Hi, I got exactly the same question as yours. I wonder if you have figured it out or anyone has an idea about it.

The point is, if there are two sage conv layers, it is supposed to have 2 SpMM calls in each forward pass. But the nvprof shows that there are three calls to the “csrMmt_hyb_core” kernel.

For the transpose kernel, this is because the cusparseScsrmm2 API in CUDA 10 assumes the tensor is column-major and DGL’s feature tensor is row-major, we need to transpose the output matrix. If you use CUDA 11, then you will not encounter this problem because the new cusparseSpMM API with ALG2 assumes the tensor is row-major.

@chenxuhao for three csrMmt_hyb_core calls, this is because a single cusparseScsrmm2 call will trigger several csrMmt_hyb_core kernels.
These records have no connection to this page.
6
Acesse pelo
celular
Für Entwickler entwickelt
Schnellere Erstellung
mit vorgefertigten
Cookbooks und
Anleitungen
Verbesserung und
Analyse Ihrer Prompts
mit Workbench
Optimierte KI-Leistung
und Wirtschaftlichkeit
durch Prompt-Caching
I suggest you upgrading your cuda to version 11 where the new API will only trigger a single csrmm_v2_kernel, and CUDA 11’s spmm is faster.

btw, I noticed that you were editing the binary_reduce_sum.cu in your fork, however, this is legacy code that has been deprecated since dgl 0.5, please edit this file:

Hi Zihao,
Thank you so much for your reply.
I tried CUDA11.1 and it is faster than CUDA10.2 for SAGE.
But I am still confused about the fact that SAGE (mean aggregator) is much slower than GCN.
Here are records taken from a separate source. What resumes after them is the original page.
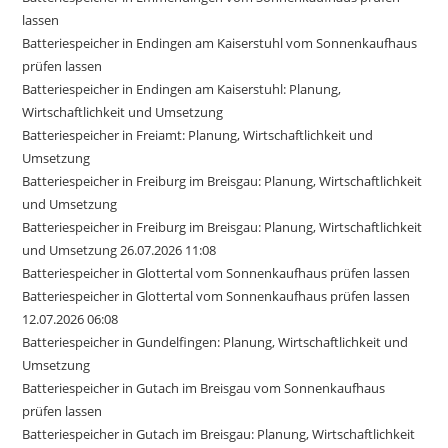
lassen
Batteriespeicher in Endingen am Kaiserstuhl vom Sonnenkaufhaus
prüfen lassen
Batteriespeicher in Endingen am Kaiserstuhl: Planung,
Wirtschaftlichkeit und Umsetzung
Batteriespeicher in Freiamt: Planung, Wirtschaftlichkeit und
Umsetzung
Batteriespeicher in Freiburg im Breisgau: Planung, Wirtschaftlichkeit
und Umsetzung
Batteriespeicher in Freiburg im Breisgau: Planung, Wirtschaftlichkeit
und Umsetzung 26.07.2026 11:08
Batteriespeicher in Glottertal vom Sonnenkaufhaus prüfen lassen
Batteriespeicher in Glottertal vom Sonnenkaufhaus prüfen lassen
12.07.2026 06:08
Batteriespeicher in Gundelfingen: Planung, Wirtschaftlichkeit und
Umsetzung
Batteriespeicher in Gutach im Breisgau vom Sonnenkaufhaus
prüfen lassen
Batteriespeicher in Gutach im Breisgau: Planung, Wirtschaftlichkeit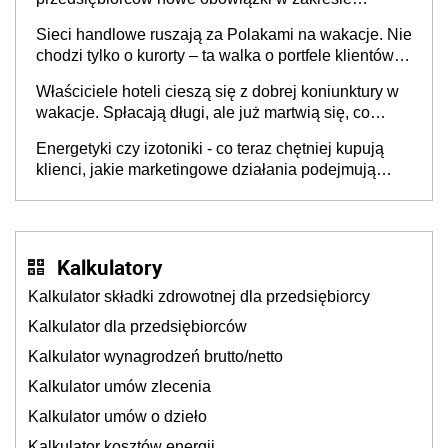
opakowań
Sieci handlowe ruszają za Polakami na wakacje. Nie
chodzi tylko o kurorty – ta walka o portfele klientów
dzieje się także tam, gdzie wielu spędzi urlop po
Właściciele hoteli cieszą się z dobrej koniunktury w
cichu
wakacje. Spłacają długi, ale już martwią się, co
będzie jesienią
Energetyki czy izotoniki - co teraz chętniej kupują
klienci, jakie marketingowe działania podejmują
sklepy
Kalkulatory
Kalkulator składki zdrowotnej dla przedsiębiorcy
Kalkulator dla przedsiębiorców
Kalkulator wynagrodzeń brutto/netto
Kalkulator umów zlecenia
Kalkulator umów o dzieło
Kalkulator kosztów energii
For example, when running GCN, I see 4 CusparseCsrmm2 calls per epoch (2 in FW and 2 in BW), and one epoch takes 90ms. When I run SAGE-mean, however, I see only 3 CusparseCsrmm2 calls per epoch (2 in FW and 1 in BW), but one epoch takes 400ms.
Note that the epoch time difference is mostly due to the CusparseCsrmm2 calls (i.e. cusparse::csrmm_v2_kernel).
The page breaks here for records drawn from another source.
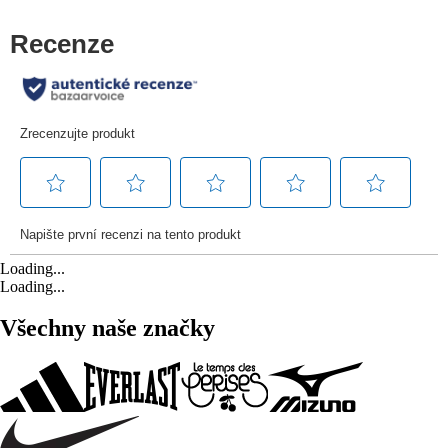
Loading...
Loading...
Všechny naše značky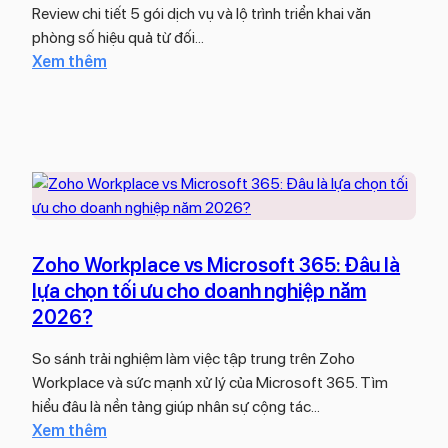
n
r
Review chi tiết 5 gói dịch vụ và lộ trình triển khai văn
ả
g
v
phòng số hiệu quả từ đối…
v
k
i
:
Xem thêm
ớ
h
c
R
i
á
e
e
Z
c
P
v
o
h
l
i
h
h
u
e
o
à
s
w
A
n
Z
n
g
o
a
Zoho Workplace vs Microsoft 365: Đâu là
t
h
l
lựa chọn tối ưu cho doanh nghiệp năm
i
o
y
2026?
ề
W
t
m
o
i
So sánh trải nghiệm làm việc tập trung trên Zoho
n
r
c
Workplace và sức mạnh xử lý của Microsoft 365. Tìm
ă
k
s
hiểu đâu là nền tảng giúp nhân sự cộng tác…
n
p
:
Xem thêm
g
l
Computation wise, GCN and SAGE-mean only differ in the normalization scores (i.e. Cij for each edge[i,j]). If normalization scores are pre-computed, the CusparseCsrmm2 calls should be exactly the same and thus the speed should be similar for GCN and SAGE-mean, right?

Also, this speed difference between GCN and SAGE is not only on GPU. I see this on CPU as well.
Seems like the spmm kernel calls for GCN and SAGE are different in some sense. But I checked that the parameters for the calls are the same: e.g. for reddit graph, m = 232965 n = 16 k = 232965 nnz = 114615892

Am I missing something?

Best,
Xuhao

Please notice that there was a optimization in our GCNConv implementation:

What it did basically is to determine whether to compute AXW in ((AX)W) or (A(XW)), in some cases the later way is better and I don’t think we have such optimization for GraphSAGE. Would you mind checking if it’s the reason?

This makes sense to me. What prevents you to do this optimization for SAGE? Is it something fundamental or you just didn’t do it?

I think it’s just because GraphSAGE has multiple kinds of aggregators (mean/pool/lstm/…), however for mean aggregator such optimization is appilcable. I’ll create a PR adding this feature.